Don’t bet on a WebKit-based Microsoft Browser

The Tech blogs are all a buzz this morning with a revelation that Microsoft may be considering adopting WebKit to use as the rendering engine in Internet Explorer. While I hate to rain on their parade, this will not happen, at least any time soon. Considering that Microsoft is in the process of preparing to release IE 8 within the next year or so, and the release cycle of Internet Explorer has been far and few between it will likely be years off before we see another release of IE.

In addition to the long release cycle, Microsoft has invest significant amounts of money and time into .NET and its tight integration with IE, which is notorious for not working with or rendering well with other browser rendering engines. Even if Microsoft went entirely AJAX for all of their web-based products, there is massive amounts of code from other developers out there that are tailored to run on IE. Microsoft would even have to rework many of their core products to use another rendering engine, an example is Outlook Web Access. OWA is puedo AJAX-based, but it still maintains separate versions for IE and other browsers, not to mention that many of the MMC snapins rely on IE for rendering key components. Would they have to rework these too? Finally, could you imagine Microsoft working on an open source code base that they share with not only the general public, but Apple, and Google?

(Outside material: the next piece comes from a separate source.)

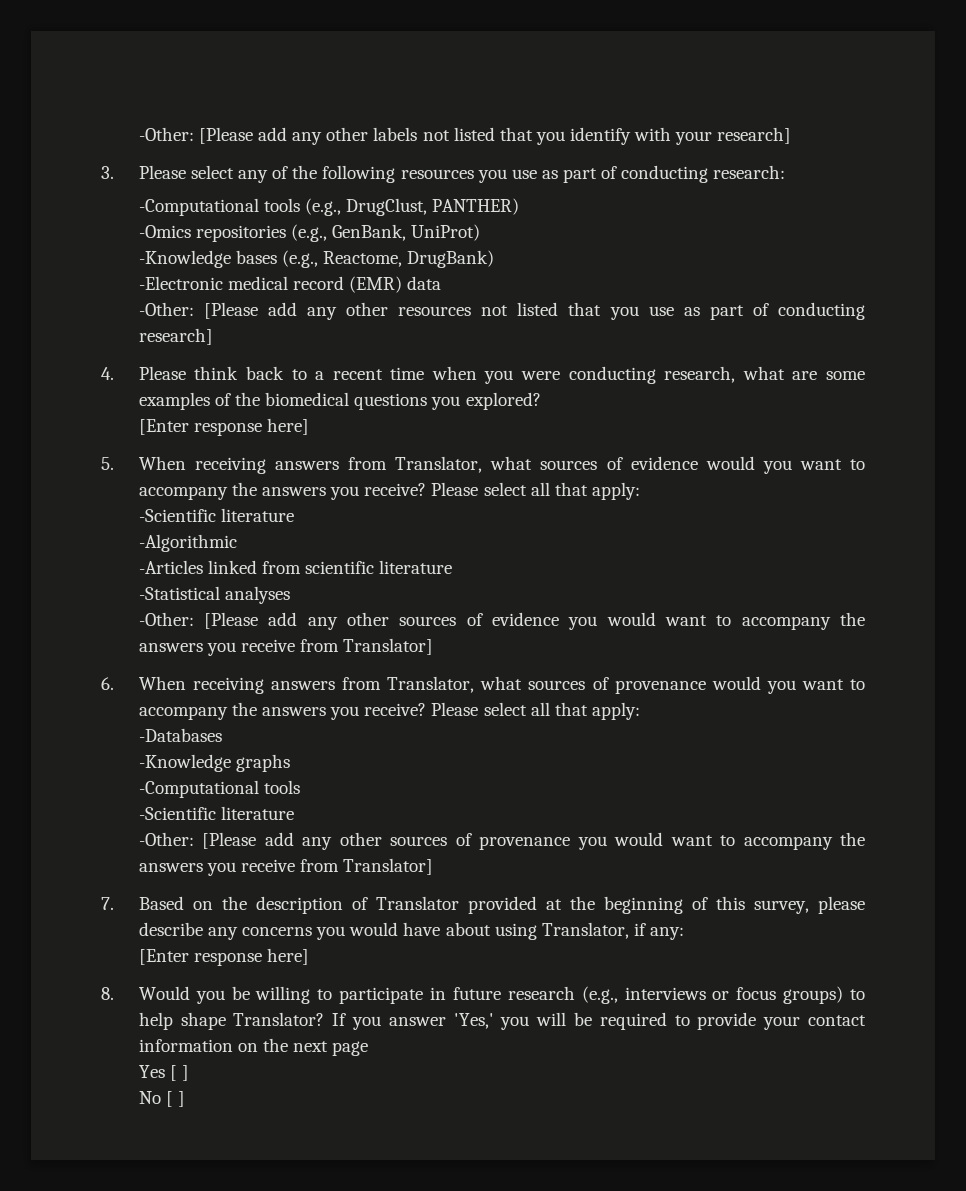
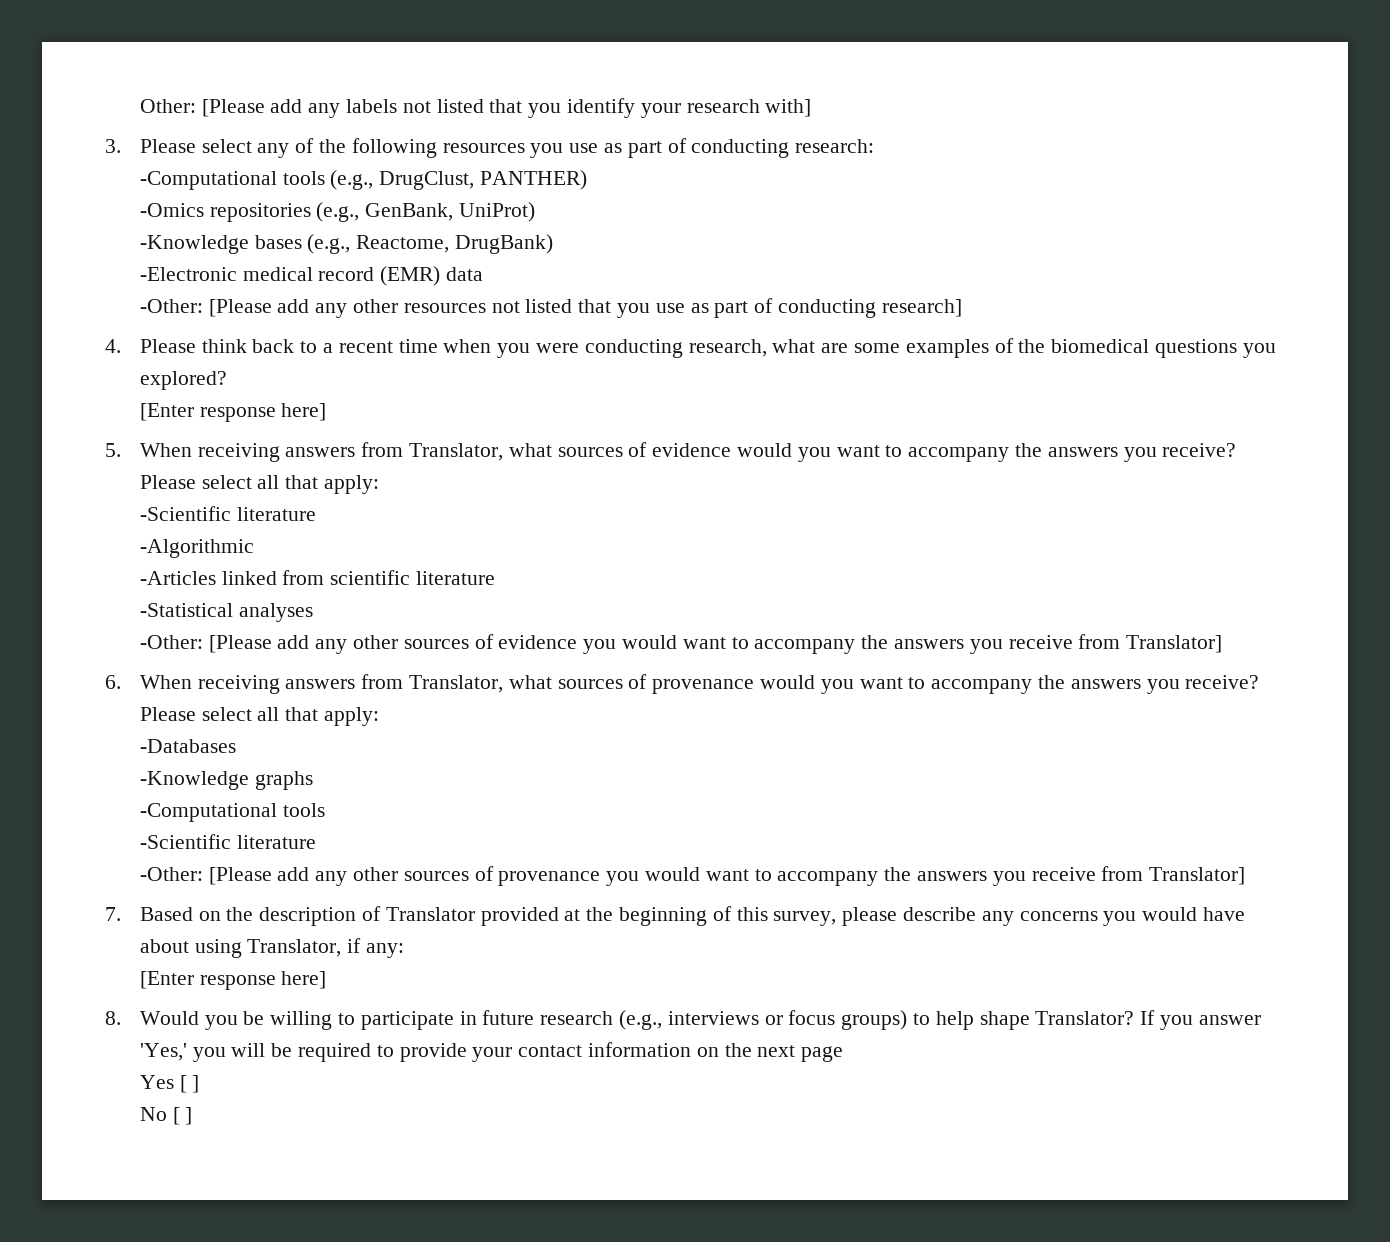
[138,127,369,145] -Other: [Please add any other -> [139,99,341,118] Other: [Please add any
[634,127,792,145] with your research] -> [640,99,812,118] your research with]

What I could see Microsoft doing in the short term to test the waters is releasing an unofficial addon that allows you to manually choose to render a page in WebKit. This is much like the IE 8 betas have for rendering as if it were IE7. This would allow them to gauge the demand, as well as test functionality with a new engine, without having to rework, much of their core products. If this were to happen I could see it being released much like the PowerTools have always been released, without official support.